Fragmento de La villa de Feria, T. II, página 28, de José Muñoz Gil

“Estampas campesinas extremeñas (ed. 1978)», de Antonio Reyes Huertas

                                                    ¡Ven a comer jigos de mi jiguera!

En el año 1978, la Editora Nacional publicó el libro titulado Estampas campesinas extremeñas, una selección de estampas campesinas del escritor extremeño Antonio Reyes Huertas, con prólogo de Isabel Montejano y estudio literario de Antonio Basanta.

Reyes Huertas compuso, además de poesías y de novelas, multitud de narraciones cortas: cuentos, leyendas y sobre todo estampas campesinas, que fue publicando en diferentes revistas y periódicos de la época. En opinión de numerosos críticos, es en este tipo de composiciones breves donde Reyes Huertas consigue sus mejores logros como escritor.

• _EXTRACTOS DE DATOS_

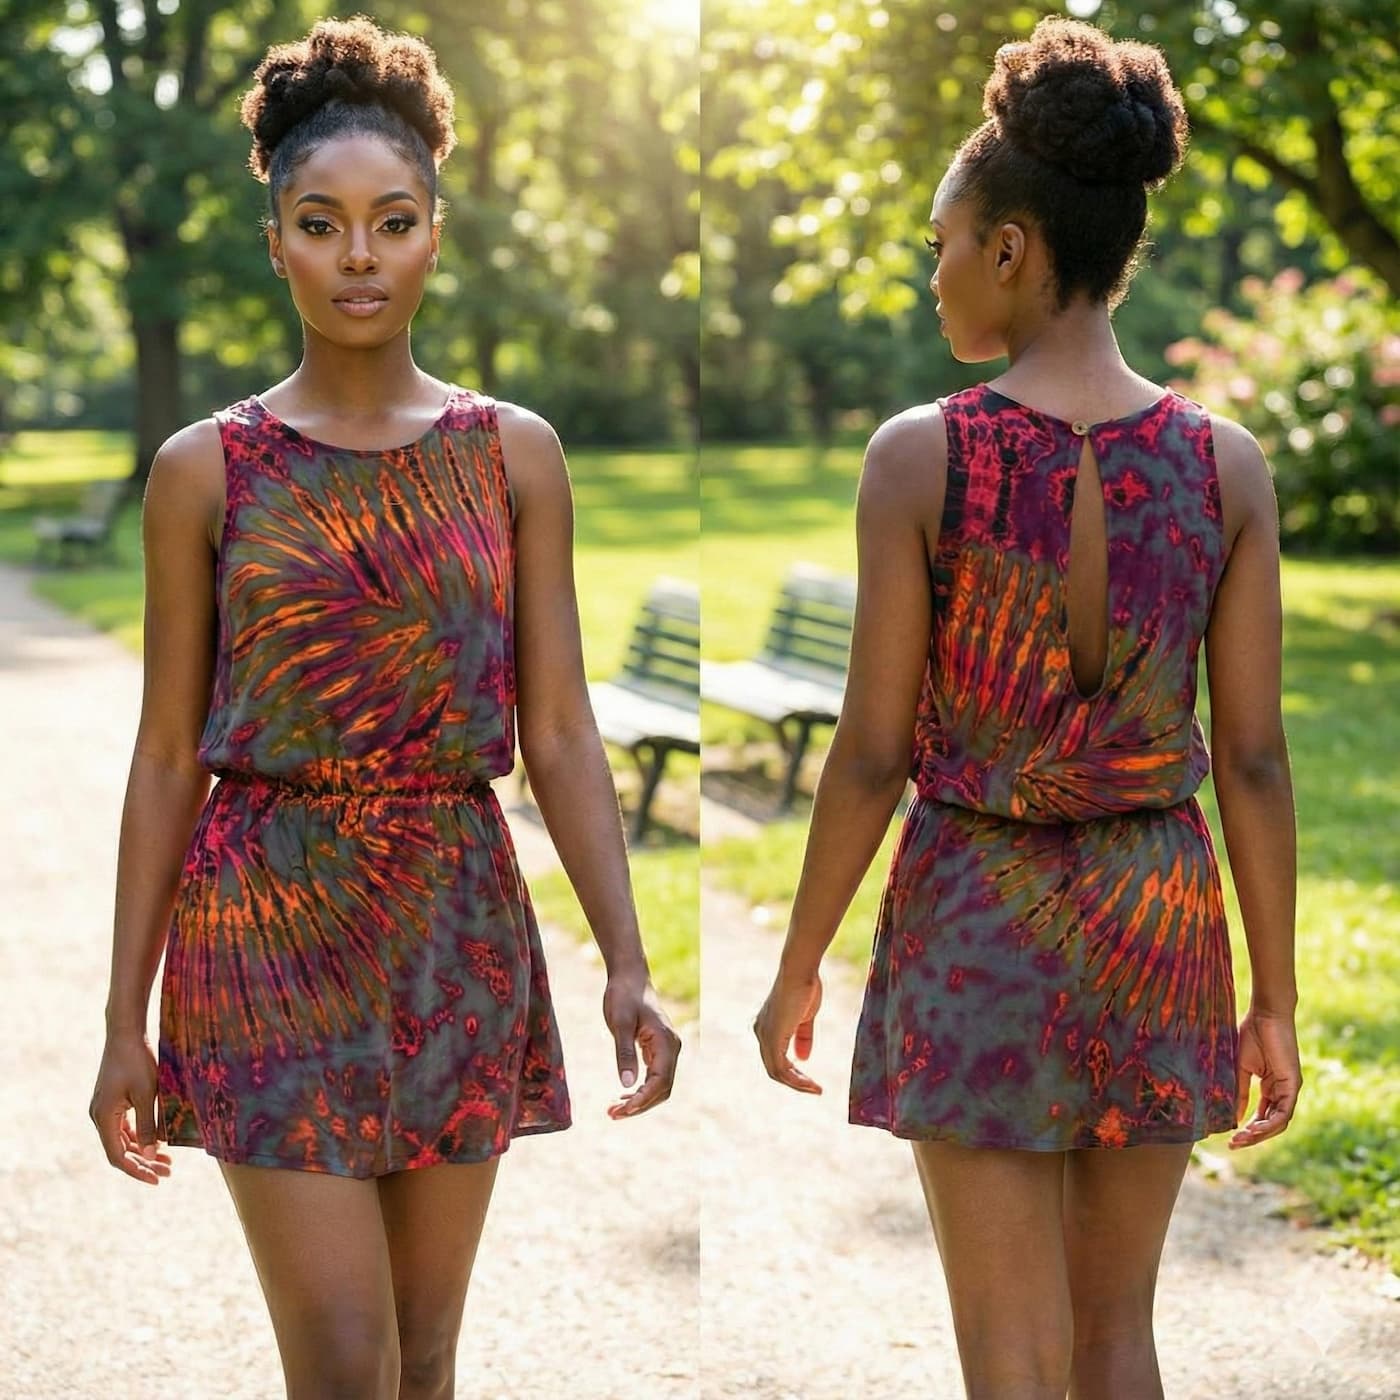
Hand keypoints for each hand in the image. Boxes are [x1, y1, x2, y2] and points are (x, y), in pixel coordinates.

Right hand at [89, 1031, 172, 1184]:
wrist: (126, 1034)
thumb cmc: (137, 1061)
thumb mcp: (147, 1094)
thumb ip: (148, 1125)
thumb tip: (150, 1155)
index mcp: (104, 1117)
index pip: (117, 1156)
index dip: (137, 1170)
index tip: (157, 1179)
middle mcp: (99, 1116)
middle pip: (120, 1150)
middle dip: (144, 1162)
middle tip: (169, 1171)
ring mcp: (104, 1109)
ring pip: (123, 1139)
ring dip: (142, 1150)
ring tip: (167, 1159)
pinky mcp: (112, 1101)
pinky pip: (124, 1126)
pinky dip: (139, 1136)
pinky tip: (157, 1140)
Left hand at [602, 969, 680, 1118]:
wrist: (629, 976)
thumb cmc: (623, 995)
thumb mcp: (619, 1024)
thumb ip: (624, 1053)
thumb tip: (626, 1084)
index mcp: (666, 1042)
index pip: (660, 1082)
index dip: (642, 1100)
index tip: (621, 1110)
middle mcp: (671, 1048)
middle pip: (662, 1089)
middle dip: (640, 1105)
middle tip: (612, 1114)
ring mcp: (666, 1049)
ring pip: (659, 1085)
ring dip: (640, 1100)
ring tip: (614, 1110)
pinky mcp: (657, 1048)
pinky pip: (654, 1076)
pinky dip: (641, 1089)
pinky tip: (623, 1096)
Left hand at [753, 966, 823, 1093]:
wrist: (800, 971)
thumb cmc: (804, 986)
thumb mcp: (805, 1017)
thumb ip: (802, 1037)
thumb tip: (803, 1058)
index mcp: (767, 1026)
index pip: (775, 1057)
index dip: (792, 1072)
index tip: (810, 1080)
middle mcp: (761, 1032)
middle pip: (773, 1069)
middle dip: (795, 1082)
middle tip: (814, 1089)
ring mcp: (764, 1036)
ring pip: (776, 1072)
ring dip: (797, 1084)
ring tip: (815, 1089)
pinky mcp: (772, 1038)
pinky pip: (781, 1068)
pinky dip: (796, 1079)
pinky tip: (810, 1083)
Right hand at [1228, 1005, 1301, 1149]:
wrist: (1265, 1014)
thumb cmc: (1252, 1034)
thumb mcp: (1241, 1068)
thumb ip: (1240, 1092)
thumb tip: (1235, 1116)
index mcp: (1271, 1086)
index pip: (1263, 1115)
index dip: (1248, 1129)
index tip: (1230, 1137)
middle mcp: (1283, 1091)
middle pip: (1272, 1123)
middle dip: (1253, 1137)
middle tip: (1234, 1144)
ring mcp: (1290, 1089)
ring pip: (1279, 1122)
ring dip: (1261, 1134)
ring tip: (1241, 1138)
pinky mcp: (1293, 1084)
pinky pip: (1284, 1112)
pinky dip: (1270, 1123)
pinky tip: (1253, 1129)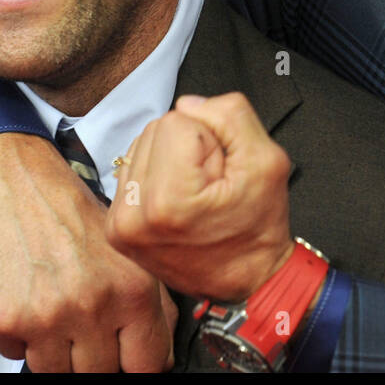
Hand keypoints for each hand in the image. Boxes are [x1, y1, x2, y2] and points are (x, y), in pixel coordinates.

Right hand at [0, 132, 178, 371]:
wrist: (18, 186)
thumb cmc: (73, 217)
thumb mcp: (131, 253)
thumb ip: (155, 307)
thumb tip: (163, 358)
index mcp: (132, 291)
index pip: (146, 366)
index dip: (136, 365)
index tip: (128, 360)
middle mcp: (91, 306)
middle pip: (98, 374)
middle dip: (94, 356)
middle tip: (86, 326)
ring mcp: (45, 317)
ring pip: (55, 372)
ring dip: (57, 351)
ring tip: (57, 309)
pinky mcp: (3, 321)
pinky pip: (14, 356)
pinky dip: (22, 337)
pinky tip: (29, 301)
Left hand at [106, 93, 293, 301]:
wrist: (249, 280)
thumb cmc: (258, 228)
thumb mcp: (268, 160)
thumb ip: (230, 115)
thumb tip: (188, 104)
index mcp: (168, 201)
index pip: (177, 120)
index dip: (211, 139)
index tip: (222, 175)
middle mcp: (133, 215)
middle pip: (155, 130)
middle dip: (189, 148)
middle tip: (212, 185)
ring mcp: (120, 224)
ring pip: (142, 145)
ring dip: (172, 160)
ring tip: (196, 195)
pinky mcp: (116, 227)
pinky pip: (134, 170)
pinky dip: (159, 177)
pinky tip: (179, 201)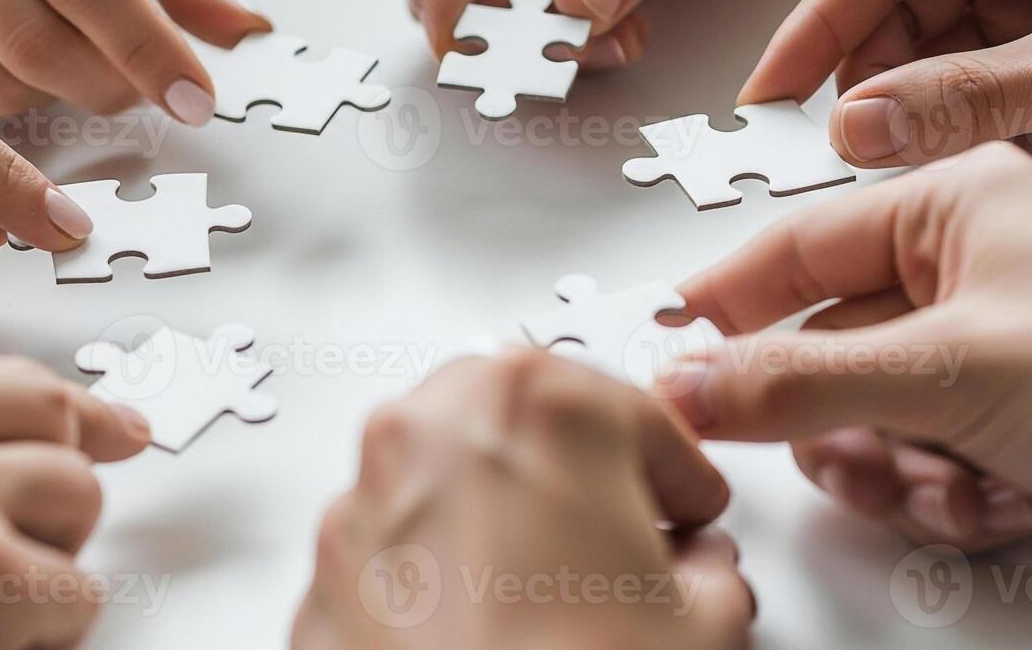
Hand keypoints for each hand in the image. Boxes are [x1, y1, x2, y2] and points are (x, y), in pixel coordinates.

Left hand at [294, 350, 749, 648]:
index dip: (678, 475)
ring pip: (449, 483)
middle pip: (525, 423)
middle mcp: (429, 433)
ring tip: (559, 608)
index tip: (689, 507)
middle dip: (579, 476)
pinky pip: (397, 555)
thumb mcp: (706, 625)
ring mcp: (360, 507)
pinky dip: (438, 581)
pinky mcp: (321, 583)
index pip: (634, 413)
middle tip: (627, 544)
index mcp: (535, 405)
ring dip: (503, 523)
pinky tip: (491, 642)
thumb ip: (710, 569)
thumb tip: (694, 576)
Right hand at [664, 143, 1031, 579]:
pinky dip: (938, 495)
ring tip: (938, 482)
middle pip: (819, 351)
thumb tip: (692, 382)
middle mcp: (959, 275)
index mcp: (949, 206)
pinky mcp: (998, 426)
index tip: (672, 352)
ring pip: (856, 419)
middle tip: (839, 452)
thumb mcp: (945, 369)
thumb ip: (797, 379)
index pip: (795, 245)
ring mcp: (978, 354)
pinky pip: (909, 462)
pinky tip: (996, 498)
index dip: (728, 305)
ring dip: (887, 468)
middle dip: (830, 420)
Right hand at [743, 0, 1031, 180]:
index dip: (818, 24)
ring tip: (970, 146)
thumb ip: (967, 100)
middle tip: (857, 145)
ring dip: (937, 113)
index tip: (773, 91)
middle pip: (899, 6)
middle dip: (882, 81)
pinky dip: (983, 127)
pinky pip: (974, 87)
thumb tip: (856, 125)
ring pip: (931, 56)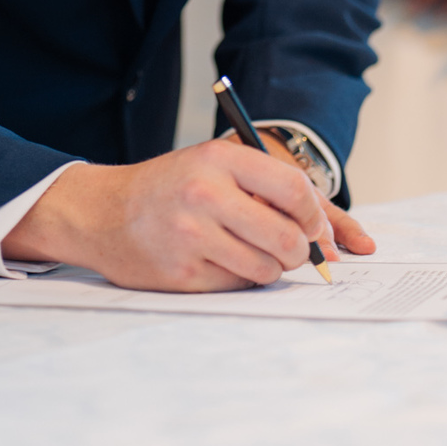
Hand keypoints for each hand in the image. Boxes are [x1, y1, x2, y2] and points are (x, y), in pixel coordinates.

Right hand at [3, 140, 362, 291]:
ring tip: (245, 252)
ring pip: (268, 269)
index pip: (295, 191)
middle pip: (289, 239)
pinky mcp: (181, 273)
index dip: (319, 219)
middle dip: (299, 253)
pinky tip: (216, 261)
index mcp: (220, 159)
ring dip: (269, 269)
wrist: (102, 212)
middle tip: (290, 251)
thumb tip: (344, 242)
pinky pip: (237, 286)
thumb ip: (275, 192)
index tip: (320, 233)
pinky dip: (238, 279)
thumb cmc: (171, 187)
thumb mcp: (216, 167)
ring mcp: (191, 236)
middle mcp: (205, 194)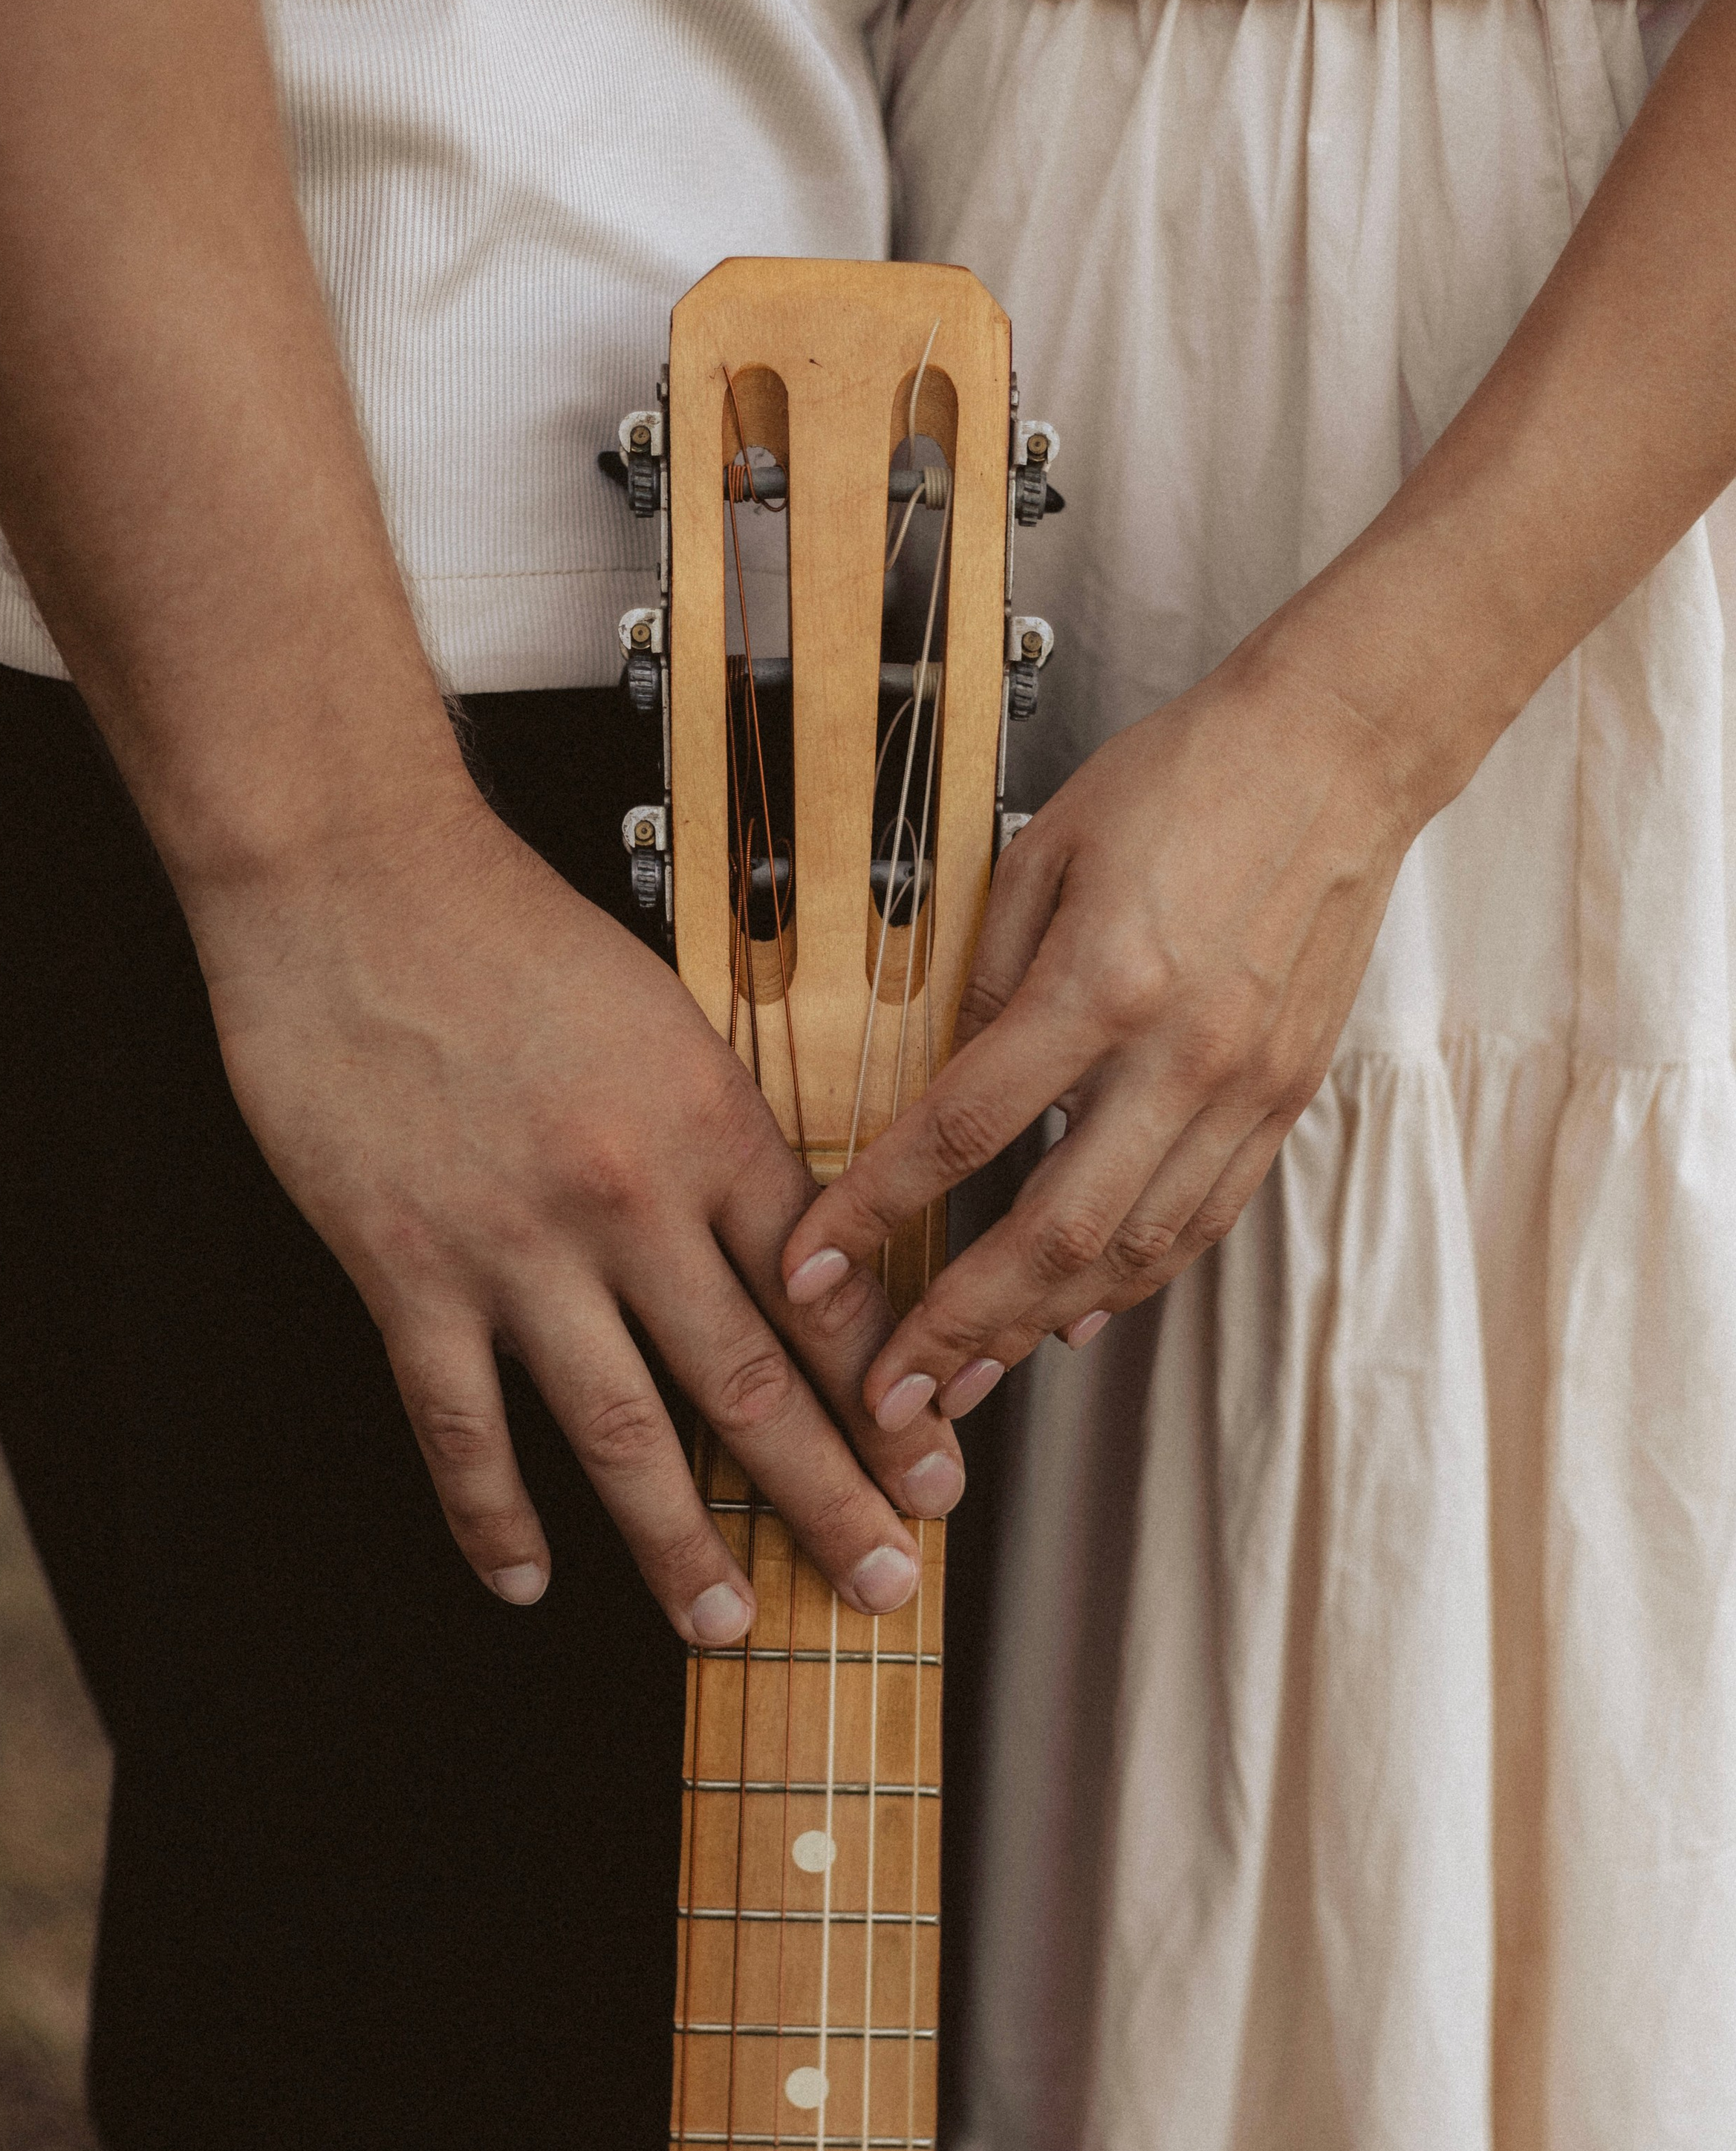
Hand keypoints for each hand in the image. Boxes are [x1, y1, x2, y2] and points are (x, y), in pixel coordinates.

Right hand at [192, 797, 963, 1639]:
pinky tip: (526, 1577)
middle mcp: (627, 1199)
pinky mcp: (406, 1270)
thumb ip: (721, 1135)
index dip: (888, 1398)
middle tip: (887, 1581)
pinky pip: (460, 1423)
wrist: (353, 878)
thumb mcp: (661, 1017)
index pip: (825, 1295)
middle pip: (749, 1381)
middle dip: (830, 1497)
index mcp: (706, 1127)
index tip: (935, 1472)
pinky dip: (493, 1513)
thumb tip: (791, 1239)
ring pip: (620, 1429)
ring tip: (729, 1624)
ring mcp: (514, 1246)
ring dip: (682, 1543)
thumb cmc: (508, 930)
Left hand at [781, 648, 1416, 1423]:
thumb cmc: (1186, 779)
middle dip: (959, 1329)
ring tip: (968, 1380)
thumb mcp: (1046, 851)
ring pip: (1132, 1250)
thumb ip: (987, 976)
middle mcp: (1178, 1053)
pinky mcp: (1284, 1101)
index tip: (811, 1269)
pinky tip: (1075, 1319)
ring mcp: (1241, 1088)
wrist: (1340, 752)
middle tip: (890, 1398)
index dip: (876, 1209)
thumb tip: (935, 1086)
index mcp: (1102, 981)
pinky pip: (1199, 1223)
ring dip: (1039, 1329)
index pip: (962, 1127)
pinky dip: (1131, 1284)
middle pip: (1052, 1231)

• _DESCRIPCIÓN DE LA TAREA_
Responda a estas preguntas con la información del fragmento sobre Reyes Huertas:
(a) ¿Qué editorial publicó en 1978 el libro Estampas campesinas extremeñas?
(b) ¿Quién escribió el prólogo de esa edición y quién el estudio literario?
(c) Según numerosos críticos, ¿en qué tipo de composiciones consigue Reyes Huertas sus mejores logros como escritor?

• _RESPUESTA_
(a) La Editora Nacional.
(b) El prólogo es de Isabel Montejano y el estudio literario, de Antonio Basanta.
(c) En las composiciones breves.